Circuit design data
Content starts
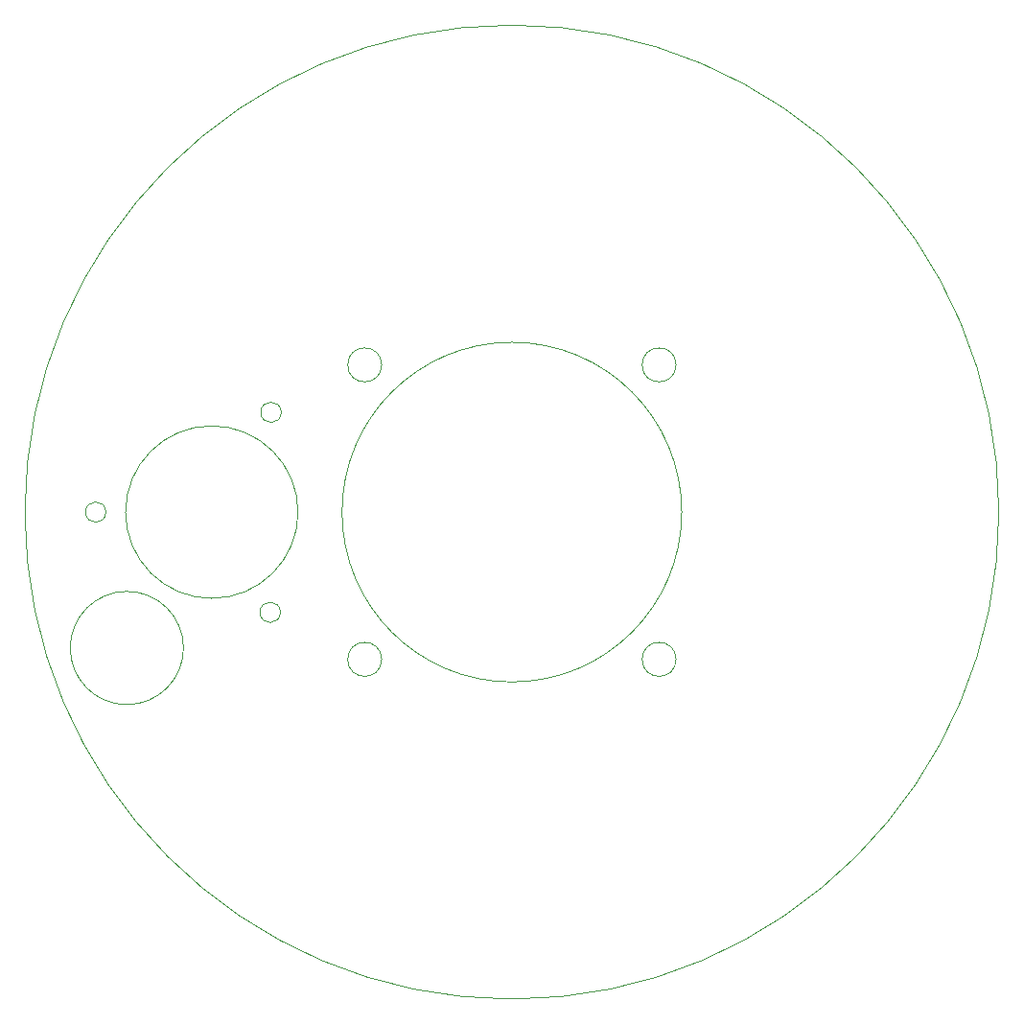
<source format=gbr>
%TF.GenerationSoftware,KiCad,Pcbnew,7.0.7-rc1*%
%TF.CreationDate,2024-04-11T15:56:59-04:00*%
%TF.ProjectId,Moving_PCB,4d6f7669-6e67-45f5-9043-422e6b696361,rev?*%
%TF.SameCoordinates,Original*%
%TF.FileFunction,Profile,NP*%
%FSLAX46Y46*%
G04 Gerber Fmt 4.6, Leading zero omitted, Abs format (unit mm)*
G04 Created by KiCad (PCBNEW 7.0.7-rc1) date 2024-04-11 15:56:59*
%MOMM*%
%LPD*%
G01*
G04 APERTURE LIST*
%TA.AperFunction,Profile*%
%ADD10C,0.100000*%
%TD*%
G04 APERTURE END LIST*
D10*
X119635539Y-81190000D02*
G75*
G03*
X119635539Y-81190000I-905539J0D01*
G01*
X128500000Y-77000000D02*
G75*
G03*
X128500000Y-77000000I-1500000J0D01*
G01*
X121115773Y-90000000D02*
G75*
G03*
X121115773Y-90000000I-7615773J0D01*
G01*
X154500000Y-103000000D02*
G75*
G03*
X154500000Y-103000000I-1500000J0D01*
G01*
X154500000Y-77000000D02*
G75*
G03*
X154500000Y-77000000I-1500000J0D01*
G01*
X128500000Y-103000000D02*
G75*
G03*
X128500000Y-103000000I-1500000J0D01*
G01*
X183000000Y-90000000D02*
G75*
G03*
X183000000Y-90000000I-43000000J0D01*
G01*
X104150000Y-90000000D02*
G75*
G03*
X104150000Y-90000000I-900000J0D01*
G01*
X119564489Y-98850000D02*
G75*
G03*
X119564489Y-98850000I-904489J0D01*
G01*
X111000000Y-102000000D02*
G75*
G03*
X111000000Y-102000000I-5000000J0D01*
G01*
X155000000Y-90000000D02*
G75*
G03*
X155000000Y-90000000I-15000000J0D01*
G01*
M02*

</source>
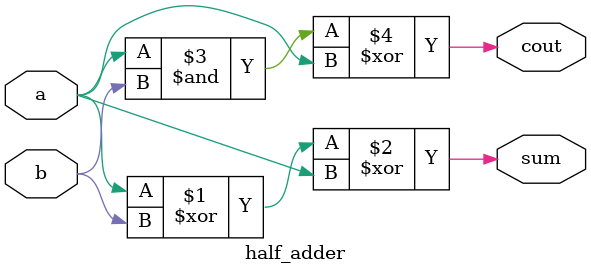
<source format=v>
module half_adder( 
input a, b,
output cout, sum );

// If a or b is 0, then the sum is just the bitwise or of the two inputs.
// If a or b is 1, then the sum is just the bitwise and of the two inputs.
assign sum = (a ^ b) ^ a;
assign cout = (a & b) ^ a;

endmodule

</source>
Content ends
## TASK PROMPT
Would you output all of the entries above exactly, keeping the pictures out?

## EXERCISE RESPONSE
<source format=gbr>
%TF.GenerationSoftware,KiCad,Pcbnew,7.0.7-rc1*%
%TF.CreationDate,2024-04-11T15:56:59-04:00*%
%TF.ProjectId,Moving_PCB,4d6f7669-6e67-45f5-9043-422e6b696361,rev?*%
%TF.SameCoordinates,Original*%
%TF.FileFunction,Profile,NP*%
%FSLAX46Y46*%
G04 Gerber Fmt 4.6, Leading zero omitted, Abs format (unit mm)*
G04 Created by KiCad (PCBNEW 7.0.7-rc1) date 2024-04-11 15:56:59*
%MOMM*%
%LPD*%
G01*
G04 APERTURE LIST*
%TA.AperFunction,Profile*%
%ADD10C,0.100000*%
%TD*%
G04 APERTURE END LIST*
D10*
X119635539Y-81190000D02*
G75*
G03*
X119635539Y-81190000I-905539J0D01*
G01*
X128500000Y-77000000D02*
G75*
G03*
X128500000Y-77000000I-1500000J0D01*
G01*
X121115773Y-90000000D02*
G75*
G03*
X121115773Y-90000000I-7615773J0D01*
G01*
X154500000Y-103000000D02*
G75*
G03*
X154500000Y-103000000I-1500000J0D01*
G01*
X154500000Y-77000000D02*
G75*
G03*
X154500000Y-77000000I-1500000J0D01*
G01*
X128500000Y-103000000D02*
G75*
G03*
X128500000Y-103000000I-1500000J0D01*
G01*
X183000000Y-90000000D02*
G75*
G03*
X183000000Y-90000000I-43000000J0D01*
G01*
X104150000Y-90000000D02*
G75*
G03*
X104150000Y-90000000I-900000J0D01*
G01*
X119564489Y-98850000D02*
G75*
G03*
X119564489Y-98850000I-904489J0D01*
G01*
X111000000Y-102000000D02*
G75*
G03*
X111000000Y-102000000I-5000000J0D01*
G01*
X155000000Y-90000000D02*
G75*
G03*
X155000000Y-90000000I-15000000J0D01*
G01*
M02*

</source>
<source format=v>
module half_adder( 
input a, b,
output cout, sum );

// If a or b is 0, then the sum is just the bitwise or of the two inputs.
// If a or b is 1, then the sum is just the bitwise and of the two inputs.
assign sum = (a ^ b) ^ a;
assign cout = (a & b) ^ a;

endmodule

</source>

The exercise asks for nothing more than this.